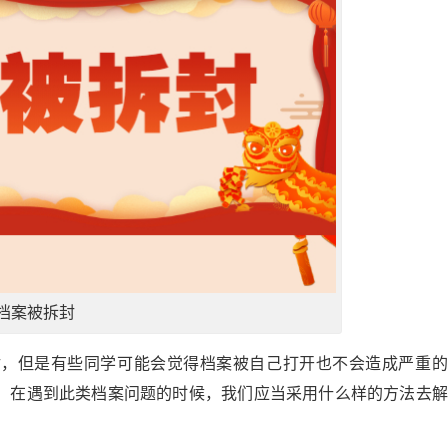
档案被拆封
封，但是有些同学可能会觉得档案被自己打开也不会造成严重的
，在遇到此类档案问题的时候，我们应当采用什么样的方法去解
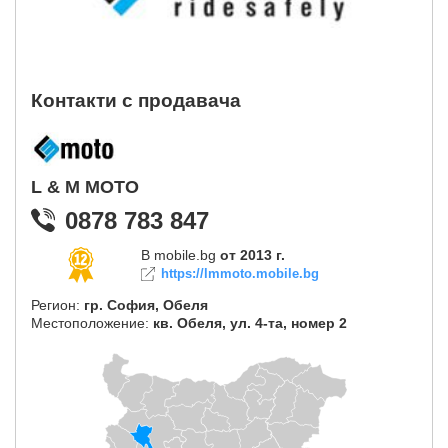
Контакти с продавача
L & M MOTO
0878 783 847
В mobile.bg
от 2013 г.
https://lmmoto.mobile.bg
Регион:
гр. София, Обеля
Местоположение:
кв. Обеля, ул. 4-та, номер 2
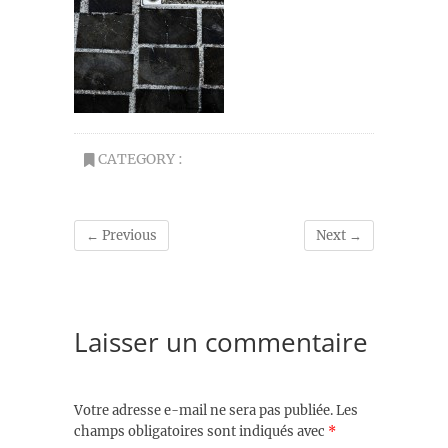
CATEGORY :
← Previous
Next →
Laisser un commentaire
Votre adresse e-mail ne sera pas publiée.
Les
champs obligatoires sont indiqués avec
*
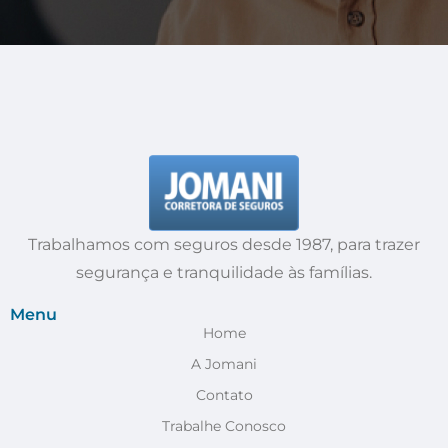
Trabalhamos com seguros desde 1987, para trazer
segurança e tranquilidade às famílias.
Menu
Home
A Jomani
Contato
Trabalhe Conosco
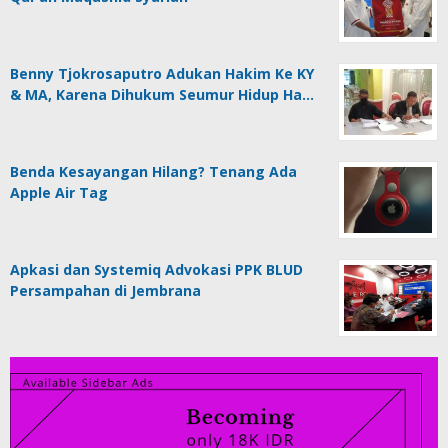
Benny Tjokrosaputro Adukan Hakim Ke KY
& MA, Karena Dihukum Seumur Hidup Ha…
Benda Kesayangan Hilang? Tenang Ada
Apple Air Tag
Apkasi dan Systemiq Advokasi PPK BLUD
Persampahan di Jembrana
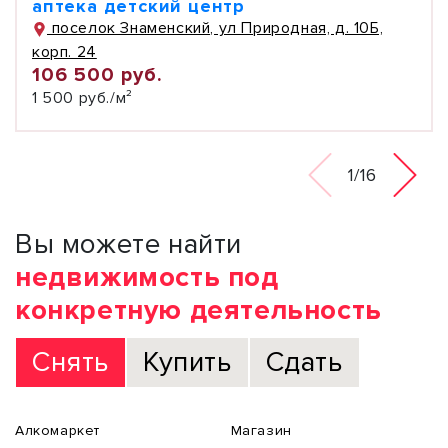
аптека детский центр
поселок Знаменский, ул Природная, д. 10Б,
корп. 24
106 500 руб.
1 500 руб./м²
1/16
Вы можете найти
недвижимость под
конкретную деятельность
Снять
Купить
Сдать
Алкомаркет
Магазин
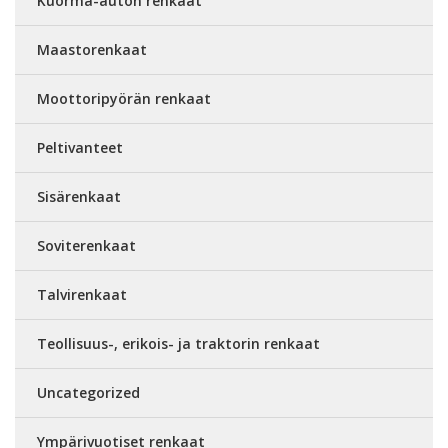
Kuorma-auton renkaat
Maastorenkaat
Moottoripyörän renkaat
Peltivanteet
Sisärenkaat
Soviterenkaat
Talvirenkaat
Teollisuus-, erikois- ja traktorin renkaat
Uncategorized
Ympärivuotiset renkaat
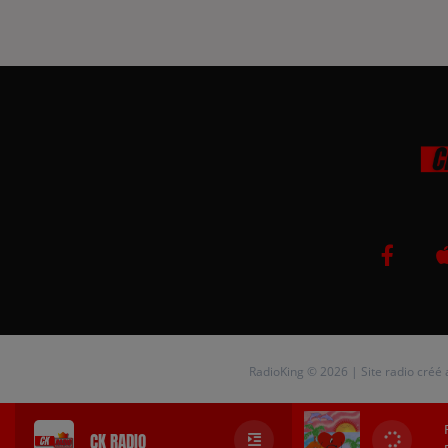
RadioKing © 2026 | Site radio créé
CK RADIO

§ Activity
All entries above are to be restated exactly, with every image omitted.

§ Answer box
档案被拆封
封，但是有些同学可能会觉得档案被自己打开也不会造成严重的
，在遇到此类档案问题的时候，我们应当采用什么样的方法去解
Контакти с продавача
L & M MOTO
0878 783 847
В mobile.bg
от 2013 г.
https://lmmoto.mobile.bg
Регион:
гр. София, Обеля
Местоположение:
кв. Обеля, ул. 4-та, номер 2
CATEGORY :
← Previous
Next →
Laisser un commentaire
Votre adresse e-mail ne sera pas publiée.
Les
champs obligatoires sont indiqués avec
*
Trabalhamos com seguros desde 1987, para trazer
segurança e tranquilidade às famílias.
Menu
Home
A Jomani
Contato
Trabalhe Conosco
Benny Tjokrosaputro Adukan Hakim Ke KY
& MA, Karena Dihukum Seumur Hidup Ha…
Benda Kesayangan Hilang? Tenang Ada
Apple Air Tag
Apkasi dan Systemiq Advokasi PPK BLUD
Persampahan di Jembrana
аптека детский центр
поселок Знаменский, ул Природная, д. 10Б,
корп. 24
106 500 руб.
1 500 руб./м²
1/16
Вы можете найти
недвижимость под
конкретную деятельность
Снять
Купить
Сдать
Алкомаркет
Магазин
Kuorma-auton renkaat
Maastorenkaat
Moottoripyörän renkaat
Peltivanteet
Sisärenkaat
Soviterenkaat
Talvirenkaat
Teollisuus-, erikois- ja traktorin renkaat
Uncategorized
Ympärivuotiset renkaat
RadioKing © 2026 | Site radio créé
CK RADIO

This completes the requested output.